To use these programs to share calendars at Nevis, you'll want to either publish your own calendar or subscribe to an existing one. Here are three calendars to which you can subscribe:

https://www.nevis.columbia.edu/calendar/university-holidays.ics Columbia University holidays (complete through mid-2011)
https://www.nevis.columbia.edu/calendar/seligman.ics WilliamSeligman's schedule, including vacation days (you can also type "=finger seligman=" on any machine on which he has an account) and other significant systems-administration activity.
https://www.nevis.columbia.edu/calendar/other.ics Other dates of interest at Nevis.

Notes on Apple's iCal (and possibly others as well):

  • You may have to use webcal:// instead of https://.

  • If you get messages that the program cannot connect, access, or accept the server, it may be that you have to add the Nevis certificate to your system; follow the directions near the end of this page.

You can create your own calendars; if you'd like them to be added to above list, let me know.

Here are the distinguishing features of this calendar software (compared to the others discussed on this page):

  • Only users with an account on the Linux cluster can even see these calendars. They cannot be generally viewed by the rest of the world. (Use the same account name and password that you use to read your mail; if you see a message about a certificate, accept it permanently.)

  • If you want to create your own calendar files to share, you can. Just "publish" or "subscribe" to a calendar using the same naming scheme as the files above: https://www.nevis.columbia.edu/calendar/<whatever>.ics. Note that the file name must end in .ics, otherwise it will be rejected.
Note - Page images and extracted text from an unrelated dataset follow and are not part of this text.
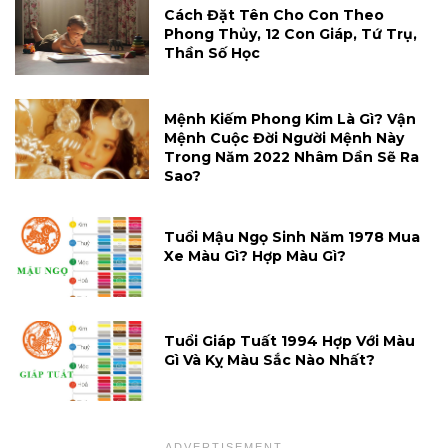
Cách Đặt Tên Cho Con Theo
Phong Thủy, 12 Con Giáp, Tứ Trụ,
Thần Số Học
Mệnh Kiếm Phong Kim Là Gì? Vận
Mệnh Cuộc Đời Người Mệnh Này
Trong Năm 2022 Nhâm Dần Sẽ Ra
Sao?
Tuổi Mậu Ngọ Sinh Năm 1978 Mua
Xe Màu Gì? Hợp Màu Gì?
Tuổi Giáp Tuất 1994 Hợp Với Màu
Gì Và Kỵ Màu Sắc Nào Nhất?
  • By default, anyone at Nevis can add, modify, or delete events on any of the calendars that have been published using the above method.

  • If you contact me, I can arrange for a calendar file to be restricted so only a single user (or a small number of users) can edit the calendar. For example, only I can edit the seligman.ics file.
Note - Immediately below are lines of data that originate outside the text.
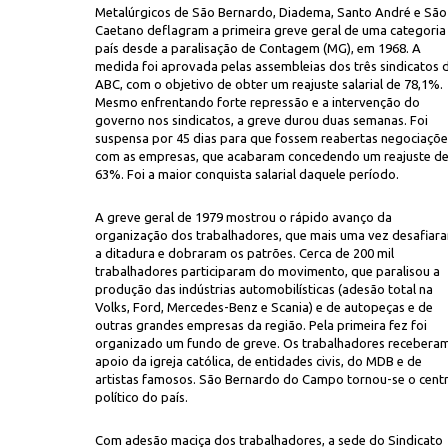
Metalúrgicos de São Bernardo, Diadema, Santo André e São
Caetano deflagram a primeira greve geral de uma categoria
país desde a paralisação de Contagem (MG), em 1968. A
medida foi aprovada pelas assembleias dos três sindicatos 
ABC, com o objetivo de obter um reajuste salarial de 78,1%.
Mesmo enfrentando forte repressão e a intervenção do
governo nos sindicatos, a greve durou duas semanas. Foi
suspensa por 45 dias para que fossem reabertas negociaçõe
com as empresas, que acabaram concedendo um reajuste d
J.C.Br
63%. Foi a maior conquista salarial daquele período.
sembleia de 13 de maio que aprovou a proposta de reajuste de 63%
A greve geral de 1979 mostrou o rápido avanço da
organização dos trabalhadores, que mais uma vez desafiar
a ditadura e dobraram os patrões. Cerca de 200 mil
trabalhadores participaram do movimento, que paralisou a
produção das indústrias automobilísticas (adesão total na
Volks, Ford, Mercedes-Benz e Scania) e de autopeças e de
outras grandes empresas da região. Pela primeira fez foi
organizado um fundo de greve. Os trabalhadores recebera
apoio da igreja católica, de entidades civis, do MDB e de
artistas famosos. São Bernardo do Campo tornou-se o cent
político do país.
Com adesão maciça dos trabalhadores, a sede do Sindicato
  • There's a hint of "security through obscurity" here: If you don't know the name of a calendar file, you won't be able to subscribe to it. However, you can see a list of available calendars through the calendar viewing page described in the next section. Just take the name you see on that page, add https://www.nevis.columbia.edu/calendar/ before it, add .ics after it, and you have the name to which you can subscribe.

Viewing public calendars

If you don't have access to a computer that has a program that can edit a shared calendar, at least you can view them in a web browser. The link is http://www.nevis.columbia.edu/viewcal/.

Here are the distinguishing features of viewing calendars this way:

  • Only users with an account on the Linux cluster can access the calendar viewer. They cannot be generally viewed by the rest of the world. (Use the same account name and password that you use to read your mail; if you see a message about a certificate, accept it permanently.)

  • The navigation buttons and links are not as intuitive as I would like. For one thing, they're all at the bottom of the web page; scroll down if you don't see them. (I'm using the PHP iCalendar package.)

  • By default, you see everyone's calendar. You can restrict the list using the "Preferences" link on the viewer page.

  • As noted above, you can only view calendars, you cannot edit them.